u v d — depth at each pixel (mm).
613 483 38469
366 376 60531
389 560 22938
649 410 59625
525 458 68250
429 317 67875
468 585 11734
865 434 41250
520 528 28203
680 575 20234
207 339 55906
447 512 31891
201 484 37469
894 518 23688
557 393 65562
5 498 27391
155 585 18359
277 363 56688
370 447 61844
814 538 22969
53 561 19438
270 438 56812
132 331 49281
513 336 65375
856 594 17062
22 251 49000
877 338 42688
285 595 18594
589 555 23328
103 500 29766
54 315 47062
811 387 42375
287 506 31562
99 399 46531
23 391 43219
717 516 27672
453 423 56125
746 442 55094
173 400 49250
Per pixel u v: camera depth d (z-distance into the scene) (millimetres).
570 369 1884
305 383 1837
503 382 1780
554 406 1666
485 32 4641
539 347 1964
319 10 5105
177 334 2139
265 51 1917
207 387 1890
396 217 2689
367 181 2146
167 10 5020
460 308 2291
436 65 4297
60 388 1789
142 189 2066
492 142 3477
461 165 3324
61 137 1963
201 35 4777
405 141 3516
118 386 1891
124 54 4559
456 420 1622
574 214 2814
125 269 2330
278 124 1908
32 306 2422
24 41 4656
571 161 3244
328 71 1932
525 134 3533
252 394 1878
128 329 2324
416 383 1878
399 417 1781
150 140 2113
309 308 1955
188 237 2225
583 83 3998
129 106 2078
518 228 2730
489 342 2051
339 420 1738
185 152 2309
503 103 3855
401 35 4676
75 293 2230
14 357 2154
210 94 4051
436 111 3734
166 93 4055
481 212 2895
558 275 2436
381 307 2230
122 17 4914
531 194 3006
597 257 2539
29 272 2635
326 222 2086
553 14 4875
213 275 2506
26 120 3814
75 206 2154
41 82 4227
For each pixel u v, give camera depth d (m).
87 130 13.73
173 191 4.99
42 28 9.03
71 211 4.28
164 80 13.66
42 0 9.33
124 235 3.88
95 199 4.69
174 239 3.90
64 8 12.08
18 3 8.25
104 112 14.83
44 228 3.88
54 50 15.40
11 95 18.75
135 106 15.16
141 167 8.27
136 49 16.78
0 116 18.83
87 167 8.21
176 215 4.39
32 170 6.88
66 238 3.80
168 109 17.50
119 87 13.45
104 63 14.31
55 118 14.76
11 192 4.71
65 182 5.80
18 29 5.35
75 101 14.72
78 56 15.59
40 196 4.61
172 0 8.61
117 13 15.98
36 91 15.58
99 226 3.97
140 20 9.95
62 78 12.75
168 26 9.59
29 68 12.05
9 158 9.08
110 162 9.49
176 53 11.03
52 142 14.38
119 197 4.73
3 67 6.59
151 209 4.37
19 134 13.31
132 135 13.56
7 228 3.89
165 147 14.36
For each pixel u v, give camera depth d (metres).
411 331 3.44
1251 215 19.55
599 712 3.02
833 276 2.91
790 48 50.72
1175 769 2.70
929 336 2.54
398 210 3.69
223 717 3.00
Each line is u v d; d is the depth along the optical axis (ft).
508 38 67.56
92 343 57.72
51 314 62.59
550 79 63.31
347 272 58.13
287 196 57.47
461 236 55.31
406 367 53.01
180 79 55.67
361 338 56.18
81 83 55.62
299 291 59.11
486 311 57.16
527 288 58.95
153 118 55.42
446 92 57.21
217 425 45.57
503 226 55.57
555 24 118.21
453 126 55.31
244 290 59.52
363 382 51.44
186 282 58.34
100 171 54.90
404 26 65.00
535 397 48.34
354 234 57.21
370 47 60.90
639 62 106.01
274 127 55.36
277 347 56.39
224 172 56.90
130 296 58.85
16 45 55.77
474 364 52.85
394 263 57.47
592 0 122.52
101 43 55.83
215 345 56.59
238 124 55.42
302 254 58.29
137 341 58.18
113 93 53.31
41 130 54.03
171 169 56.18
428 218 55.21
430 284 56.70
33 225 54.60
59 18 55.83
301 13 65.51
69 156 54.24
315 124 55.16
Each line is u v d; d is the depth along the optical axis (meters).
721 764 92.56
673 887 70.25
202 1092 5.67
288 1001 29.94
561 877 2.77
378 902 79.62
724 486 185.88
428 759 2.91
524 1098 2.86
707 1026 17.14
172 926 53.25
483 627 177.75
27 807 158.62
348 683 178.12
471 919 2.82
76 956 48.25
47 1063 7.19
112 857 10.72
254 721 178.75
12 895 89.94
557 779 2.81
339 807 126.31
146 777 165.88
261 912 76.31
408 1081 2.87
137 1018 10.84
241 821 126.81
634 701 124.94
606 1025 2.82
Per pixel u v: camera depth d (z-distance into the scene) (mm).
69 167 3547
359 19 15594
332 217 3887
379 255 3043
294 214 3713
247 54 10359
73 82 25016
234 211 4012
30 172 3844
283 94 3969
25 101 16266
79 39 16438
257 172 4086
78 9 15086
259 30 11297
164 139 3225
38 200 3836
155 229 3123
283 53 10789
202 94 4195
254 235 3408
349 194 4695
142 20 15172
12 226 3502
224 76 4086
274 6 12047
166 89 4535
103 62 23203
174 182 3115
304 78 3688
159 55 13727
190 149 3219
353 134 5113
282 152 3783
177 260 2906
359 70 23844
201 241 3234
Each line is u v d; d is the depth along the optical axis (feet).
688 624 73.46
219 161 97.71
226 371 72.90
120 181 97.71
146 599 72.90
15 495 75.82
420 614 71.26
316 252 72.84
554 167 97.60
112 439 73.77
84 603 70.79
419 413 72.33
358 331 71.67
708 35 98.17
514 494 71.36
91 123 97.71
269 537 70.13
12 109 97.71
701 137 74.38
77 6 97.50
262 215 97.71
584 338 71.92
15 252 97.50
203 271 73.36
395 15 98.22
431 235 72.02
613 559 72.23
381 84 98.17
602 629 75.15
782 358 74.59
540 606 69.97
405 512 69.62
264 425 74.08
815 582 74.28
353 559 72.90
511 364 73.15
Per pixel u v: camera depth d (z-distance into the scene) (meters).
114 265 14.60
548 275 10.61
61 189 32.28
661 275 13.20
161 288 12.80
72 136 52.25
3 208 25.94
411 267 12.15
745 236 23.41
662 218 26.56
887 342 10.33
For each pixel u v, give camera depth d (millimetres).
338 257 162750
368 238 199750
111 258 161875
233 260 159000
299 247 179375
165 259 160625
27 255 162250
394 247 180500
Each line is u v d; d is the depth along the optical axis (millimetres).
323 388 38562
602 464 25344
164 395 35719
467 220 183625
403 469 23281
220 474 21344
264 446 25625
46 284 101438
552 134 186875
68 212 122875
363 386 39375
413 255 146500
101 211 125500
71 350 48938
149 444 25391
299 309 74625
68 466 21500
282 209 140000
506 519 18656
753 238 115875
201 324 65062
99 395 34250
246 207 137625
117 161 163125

◆ **Task directions**
Reproduce the listing above word for word.

◆ **Problem solution**
u v d — depth at each pixel (mm).
613 483 38469
366 376 60531
389 560 22938
649 410 59625
525 458 68250
429 317 67875
468 585 11734
865 434 41250
520 528 28203
680 575 20234
207 339 55906
447 512 31891
201 484 37469
894 518 23688
557 393 65562
5 498 27391
155 585 18359
277 363 56688
370 447 61844
814 538 22969
53 561 19438
270 438 56812
132 331 49281
513 336 65375
856 594 17062
22 251 49000
877 338 42688
285 595 18594
589 555 23328
103 500 29766
54 315 47062
811 387 42375
287 506 31562
99 399 46531
23 391 43219
717 516 27672
453 423 56125
746 442 55094
173 400 49250
Per pixel u v: camera depth d (z-distance into the scene) (millimetres).
570 369 1884
305 383 1837
503 382 1780
554 406 1666
485 32 4641
539 347 1964
319 10 5105
177 334 2139
265 51 1917
207 387 1890
396 217 2689
367 181 2146
167 10 5020
460 308 2291
436 65 4297
60 388 1789
142 189 2066
492 142 3477
461 165 3324
61 137 1963
201 35 4777
405 141 3516
118 386 1891
124 54 4559
456 420 1622
574 214 2814
125 269 2330
278 124 1908
32 306 2422
24 41 4656
571 161 3244
328 71 1932
525 134 3533
252 394 1878
128 329 2324
416 383 1878
399 417 1781
150 140 2113
309 308 1955
188 237 2225
583 83 3998
129 106 2078
518 228 2730
489 342 2051
339 420 1738
185 152 2309
503 103 3855
401 35 4676
75 293 2230
14 357 2154
210 94 4051
436 111 3734
166 93 4055
481 212 2895
558 275 2436
381 307 2230
122 17 4914
531 194 3006
597 257 2539
29 272 2635
326 222 2086
553 14 4875
213 275 2506
26 120 3814
75 206 2154
41 82 4227
For each pixel u v, give camera depth d (m).
87 130 13.73
173 191 4.99
42 28 9.03
71 211 4.28
164 80 13.66
42 0 9.33
124 235 3.88
95 199 4.69
174 239 3.90
64 8 12.08
18 3 8.25
104 112 14.83
44 228 3.88
54 50 15.40
11 95 18.75
135 106 15.16
141 167 8.27
136 49 16.78
0 116 18.83
87 167 8.21
176 215 4.39
32 170 6.88
66 238 3.80
168 109 17.50
119 87 13.45
104 63 14.31
55 118 14.76
11 192 4.71
65 182 5.80
18 29 5.35
75 101 14.72
78 56 15.59
40 196 4.61
172 0 8.61
117 13 15.98
36 91 15.58
99 226 3.97
140 20 9.95
62 78 12.75
168 26 9.59
29 68 12.05
9 158 9.08
110 162 9.49
176 53 11.03
52 142 14.38
119 197 4.73
3 67 6.59
151 209 4.37
19 134 13.31
132 135 13.56
7 228 3.89
165 147 14.36
For each pixel u v, give camera depth d (metres).
411 331 3.44
1251 215 19.55
599 712 3.02
833 276 2.91
790 48 50.72
1175 769 2.70
929 336 2.54
398 210 3.69
223 717 3.00
Each line is u v d; d is the depth along the optical axis (ft).
508 38 67.56
92 343 57.72
51 314 62.59
550 79 63.31
347 272 58.13
287 196 57.47
461 236 55.31
406 367 53.01
180 79 55.67
361 338 56.18
81 83 55.62
299 291 59.11
486 311 57.16
527 288 58.95
153 118 55.42
446 92 57.21
217 425 45.57
503 226 55.57
555 24 118.21
453 126 55.31
244 290 59.52
363 382 51.44
186 282 58.34
100 171 54.90
404 26 65.00
535 397 48.34
354 234 57.21
370 47 60.90
639 62 106.01
274 127 55.36
277 347 56.39
224 172 56.90
130 296 58.85
16 45 55.77
474 364 52.85
394 263 57.47
592 0 122.52
101 43 55.83
215 345 56.59
238 124 55.42
302 254 58.29
137 341 58.18
113 93 53.31
41 130 54.03
171 169 56.18
428 218 55.21
430 284 56.70
33 225 54.60
59 18 55.83
301 13 65.51
69 156 54.24
315 124 55.16
Each line is u v d; d is the depth along the optical axis (meters).
721 764 92.56
673 887 70.25
202 1092 5.67
288 1001 29.94
561 877 2.77
378 902 79.62
724 486 185.88
428 759 2.91
524 1098 2.86
707 1026 17.14
172 926 53.25
483 627 177.75
27 807 158.62
348 683 178.12
471 919 2.82
76 956 48.25
47 1063 7.19
112 857 10.72
254 721 178.75
12 895 89.94
557 779 2.81
339 807 126.31
146 777 165.88
261 912 76.31
408 1081 2.87
137 1018 10.84
241 821 126.81
634 701 124.94
606 1025 2.82
Per pixel u v: camera depth d (z-distance into the scene) (mm).
69 167 3547
359 19 15594
332 217 3887
379 255 3043
294 214 3713
247 54 10359
73 82 25016
234 211 4012
30 172 3844
283 94 3969
25 101 16266
79 39 16438
257 172 4086
78 9 15086
259 30 11297
164 139 3225
38 200 3836
155 229 3123
283 53 10789
202 94 4195
254 235 3408
349 194 4695
142 20 15172
12 226 3502
224 76 4086
274 6 12047
166 89 4535
103 62 23203
174 182 3115
304 78 3688
159 55 13727
190 149 3219
353 134 5113
282 152 3783
177 260 2906
359 70 23844
201 241 3234
Each line is u v d; d is the depth along the optical axis (feet).
688 624 73.46
219 161 97.71
226 371 72.90
120 181 97.71
146 599 72.90
15 495 75.82
420 614 71.26
316 252 72.84
554 167 97.60
112 439 73.77
84 603 70.79
419 413 72.33
358 331 71.67
708 35 98.17
514 494 71.36
91 123 97.71
269 537 70.13
12 109 97.71
701 137 74.38
77 6 97.50
262 215 97.71
584 338 71.92
15 252 97.50
203 271 73.36
395 15 98.22
431 235 72.02
613 559 72.23
381 84 98.17
602 629 75.15
782 358 74.59
540 606 69.97
405 512 69.62
264 425 74.08
815 582 74.28
353 559 72.90
511 364 73.15
Per pixel u v: camera depth d (z-distance into the scene) (meters).
114 265 14.60
548 275 10.61
61 189 32.28
661 275 13.20
161 288 12.80
72 136 52.25
3 208 25.94
411 267 12.15
745 236 23.41
662 218 26.56
887 342 10.33
For each pixel u v, give camera depth d (millimetres).
338 257 162750
368 238 199750
111 258 161875
233 260 159000
299 247 179375
165 259 160625
27 255 162250
394 247 180500
Each line is u v d; d is the depth along the optical axis (millimetres).
323 388 38562
602 464 25344
164 395 35719
467 220 183625
403 469 23281
220 474 21344
264 446 25625
46 284 101438
552 134 186875
68 212 122875
363 386 39375
413 255 146500
101 211 125500
71 350 48938
149 444 25391
299 309 74625
68 466 21500
282 209 140000
506 519 18656
753 238 115875
201 324 65062
99 395 34250
246 207 137625
117 161 163125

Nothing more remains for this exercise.